**WHAT NEEDS TO BE DONE:**
For every entry that follows, return an identical copy.
── SUPPLIED INFORMATION ──
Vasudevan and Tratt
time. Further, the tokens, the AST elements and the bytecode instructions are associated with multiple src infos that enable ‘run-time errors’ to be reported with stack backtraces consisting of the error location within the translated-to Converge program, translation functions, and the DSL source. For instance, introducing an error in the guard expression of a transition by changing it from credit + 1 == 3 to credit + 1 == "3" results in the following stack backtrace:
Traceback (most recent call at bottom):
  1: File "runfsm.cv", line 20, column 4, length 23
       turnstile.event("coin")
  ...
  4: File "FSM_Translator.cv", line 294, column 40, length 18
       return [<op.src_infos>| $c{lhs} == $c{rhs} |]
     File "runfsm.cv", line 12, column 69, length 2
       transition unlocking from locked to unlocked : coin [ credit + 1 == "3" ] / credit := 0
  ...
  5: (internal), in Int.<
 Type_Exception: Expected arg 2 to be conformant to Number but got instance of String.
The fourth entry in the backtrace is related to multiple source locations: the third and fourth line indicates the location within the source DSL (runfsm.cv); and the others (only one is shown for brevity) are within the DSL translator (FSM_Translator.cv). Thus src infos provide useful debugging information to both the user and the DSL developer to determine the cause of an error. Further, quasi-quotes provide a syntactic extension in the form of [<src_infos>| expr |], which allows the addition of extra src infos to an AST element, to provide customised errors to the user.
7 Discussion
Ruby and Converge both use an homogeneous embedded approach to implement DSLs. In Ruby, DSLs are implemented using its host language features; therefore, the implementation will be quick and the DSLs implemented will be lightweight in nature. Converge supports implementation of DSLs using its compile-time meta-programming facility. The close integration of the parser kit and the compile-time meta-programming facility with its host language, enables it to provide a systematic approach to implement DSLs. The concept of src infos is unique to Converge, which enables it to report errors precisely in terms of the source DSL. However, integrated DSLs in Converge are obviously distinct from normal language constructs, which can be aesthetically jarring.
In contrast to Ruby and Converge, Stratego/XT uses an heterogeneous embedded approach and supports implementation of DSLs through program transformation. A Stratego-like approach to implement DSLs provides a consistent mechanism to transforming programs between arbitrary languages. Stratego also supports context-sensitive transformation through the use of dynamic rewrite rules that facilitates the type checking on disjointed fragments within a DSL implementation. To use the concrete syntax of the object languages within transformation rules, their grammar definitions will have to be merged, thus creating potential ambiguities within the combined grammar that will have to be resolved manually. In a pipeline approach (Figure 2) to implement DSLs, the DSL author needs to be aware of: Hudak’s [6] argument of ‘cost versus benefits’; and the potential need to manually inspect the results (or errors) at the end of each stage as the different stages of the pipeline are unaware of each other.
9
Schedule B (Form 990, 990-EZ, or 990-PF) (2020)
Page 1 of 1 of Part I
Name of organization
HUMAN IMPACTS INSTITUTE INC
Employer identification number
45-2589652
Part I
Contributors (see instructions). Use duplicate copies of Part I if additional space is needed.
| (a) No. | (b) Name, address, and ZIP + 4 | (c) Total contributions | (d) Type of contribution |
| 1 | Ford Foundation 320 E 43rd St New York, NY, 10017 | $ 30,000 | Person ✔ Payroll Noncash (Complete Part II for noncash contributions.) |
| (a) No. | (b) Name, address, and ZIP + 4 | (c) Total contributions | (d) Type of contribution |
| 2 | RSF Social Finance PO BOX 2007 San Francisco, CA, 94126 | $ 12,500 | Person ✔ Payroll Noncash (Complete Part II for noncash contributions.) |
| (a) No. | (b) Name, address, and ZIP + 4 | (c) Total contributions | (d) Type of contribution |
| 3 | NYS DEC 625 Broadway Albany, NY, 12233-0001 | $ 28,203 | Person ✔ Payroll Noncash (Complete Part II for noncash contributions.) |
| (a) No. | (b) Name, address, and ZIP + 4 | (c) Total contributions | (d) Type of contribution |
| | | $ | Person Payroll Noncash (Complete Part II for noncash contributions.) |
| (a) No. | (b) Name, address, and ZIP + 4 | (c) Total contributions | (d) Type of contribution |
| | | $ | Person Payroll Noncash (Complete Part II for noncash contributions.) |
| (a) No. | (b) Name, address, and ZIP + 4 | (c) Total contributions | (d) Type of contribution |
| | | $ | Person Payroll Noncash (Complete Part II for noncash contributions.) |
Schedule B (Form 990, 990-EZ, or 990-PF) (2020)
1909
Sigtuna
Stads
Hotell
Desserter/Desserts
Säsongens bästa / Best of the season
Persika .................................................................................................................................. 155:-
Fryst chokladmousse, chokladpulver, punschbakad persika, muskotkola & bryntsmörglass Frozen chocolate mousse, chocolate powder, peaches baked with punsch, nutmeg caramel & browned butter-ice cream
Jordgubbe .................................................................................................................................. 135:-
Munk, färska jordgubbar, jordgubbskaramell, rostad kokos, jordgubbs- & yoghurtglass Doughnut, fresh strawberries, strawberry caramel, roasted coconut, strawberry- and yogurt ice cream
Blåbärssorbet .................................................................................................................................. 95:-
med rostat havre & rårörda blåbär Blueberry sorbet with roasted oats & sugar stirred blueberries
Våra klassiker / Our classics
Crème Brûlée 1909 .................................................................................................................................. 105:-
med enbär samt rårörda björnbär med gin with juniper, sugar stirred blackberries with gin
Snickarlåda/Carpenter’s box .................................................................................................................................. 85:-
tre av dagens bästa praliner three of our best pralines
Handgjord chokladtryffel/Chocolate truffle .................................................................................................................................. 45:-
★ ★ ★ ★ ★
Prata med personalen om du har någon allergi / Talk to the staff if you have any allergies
───
**SOLVED EXERCISE:**
Vasudevan and Tratt
time. Further, the tokens, the AST elements and the bytecode instructions are associated with multiple src infos that enable ‘run-time errors’ to be reported with stack backtraces consisting of the error location within the translated-to Converge program, translation functions, and the DSL source. For instance, introducing an error in the guard expression of a transition by changing it from credit + 1 == 3 to credit + 1 == "3" results in the following stack backtrace:
Traceback (most recent call at bottom):
  1: File "runfsm.cv", line 20, column 4, length 23
       turnstile.event("coin")
  ...
  4: File "FSM_Translator.cv", line 294, column 40, length 18
       return [<op.src_infos>| $c{lhs} == $c{rhs} |]
     File "runfsm.cv", line 12, column 69, length 2
       transition unlocking from locked to unlocked : coin [ credit + 1 == "3" ] / credit := 0
  ...
  5: (internal), in Int.<
 Type_Exception: Expected arg 2 to be conformant to Number but got instance of String.
The fourth entry in the backtrace is related to multiple source locations: the third and fourth line indicates the location within the source DSL (runfsm.cv); and the others (only one is shown for brevity) are within the DSL translator (FSM_Translator.cv). Thus src infos provide useful debugging information to both the user and the DSL developer to determine the cause of an error. Further, quasi-quotes provide a syntactic extension in the form of [<src_infos>| expr |], which allows the addition of extra src infos to an AST element, to provide customised errors to the user.
7 Discussion
Ruby and Converge both use an homogeneous embedded approach to implement DSLs. In Ruby, DSLs are implemented using its host language features; therefore, the implementation will be quick and the DSLs implemented will be lightweight in nature. Converge supports implementation of DSLs using its compile-time meta-programming facility. The close integration of the parser kit and the compile-time meta-programming facility with its host language, enables it to provide a systematic approach to implement DSLs. The concept of src infos is unique to Converge, which enables it to report errors precisely in terms of the source DSL. However, integrated DSLs in Converge are obviously distinct from normal language constructs, which can be aesthetically jarring.
In contrast to Ruby and Converge, Stratego/XT uses an heterogeneous embedded approach and supports implementation of DSLs through program transformation. A Stratego-like approach to implement DSLs provides a consistent mechanism to transforming programs between arbitrary languages. Stratego also supports context-sensitive transformation through the use of dynamic rewrite rules that facilitates the type checking on disjointed fragments within a DSL implementation. To use the concrete syntax of the object languages within transformation rules, their grammar definitions will have to be merged, thus creating potential ambiguities within the combined grammar that will have to be resolved manually. In a pipeline approach (Figure 2) to implement DSLs, the DSL author needs to be aware of: Hudak’s [6] argument of ‘cost versus benefits’; and the potential need to manually inspect the results (or errors) at the end of each stage as the different stages of the pipeline are unaware of each other.
9
Schedule B (Form 990, 990-EZ, or 990-PF) (2020)
Page 1 of 1 of Part I
Name of organization
HUMAN IMPACTS INSTITUTE INC
Employer identification number
45-2589652
Part I
Contributors (see instructions). Use duplicate copies of Part I if additional space is needed.
| (a) No. | (b) Name, address, and ZIP + 4 | (c) Total contributions | (d) Type of contribution |
| 1 | Ford Foundation 320 E 43rd St New York, NY, 10017 | $ 30,000 | Person ✔ Payroll Noncash (Complete Part II for noncash contributions.) |
| (a) No. | (b) Name, address, and ZIP + 4 | (c) Total contributions | (d) Type of contribution |
| 2 | RSF Social Finance PO BOX 2007 San Francisco, CA, 94126 | $ 12,500 | Person ✔ Payroll Noncash (Complete Part II for noncash contributions.) |
| (a) No. | (b) Name, address, and ZIP + 4 | (c) Total contributions | (d) Type of contribution |
| 3 | NYS DEC 625 Broadway Albany, NY, 12233-0001 | $ 28,203 | Person ✔ Payroll Noncash (Complete Part II for noncash contributions.) |
| (a) No. | (b) Name, address, and ZIP + 4 | (c) Total contributions | (d) Type of contribution |
| | | $ | Person Payroll Noncash (Complete Part II for noncash contributions.) |
| (a) No. | (b) Name, address, and ZIP + 4 | (c) Total contributions | (d) Type of contribution |
| | | $ | Person Payroll Noncash (Complete Part II for noncash contributions.) |
| (a) No. | (b) Name, address, and ZIP + 4 | (c) Total contributions | (d) Type of contribution |
| | | $ | Person Payroll Noncash (Complete Part II for noncash contributions.) |
Schedule B (Form 990, 990-EZ, or 990-PF) (2020)
1909
Sigtuna
Stads
Hotell
Desserter/Desserts
Säsongens bästa / Best of the season
Persika .................................................................................................................................. 155:-
Fryst chokladmousse, chokladpulver, punschbakad persika, muskotkola & bryntsmörglass Frozen chocolate mousse, chocolate powder, peaches baked with punsch, nutmeg caramel & browned butter-ice cream
Jordgubbe .................................................................................................................................. 135:-
Munk, färska jordgubbar, jordgubbskaramell, rostad kokos, jordgubbs- & yoghurtglass Doughnut, fresh strawberries, strawberry caramel, roasted coconut, strawberry- and yogurt ice cream
Blåbärssorbet .................................................................................................................................. 95:-
med rostat havre & rårörda blåbär Blueberry sorbet with roasted oats & sugar stirred blueberries
Våra klassiker / Our classics
Crème Brûlée 1909 .................................................................................................................................. 105:-
med enbär samt rårörda björnbär med gin with juniper, sugar stirred blackberries with gin
Snickarlåda/Carpenter’s box .................................................................................................................................. 85:-
tre av dagens bästa praliner three of our best pralines
Handgjord chokladtryffel/Chocolate truffle .................................................................................................................................. 45:-
★ ★ ★ ★ ★
Prata med personalen om du har någon allergi / Talk to the staff if you have any allergies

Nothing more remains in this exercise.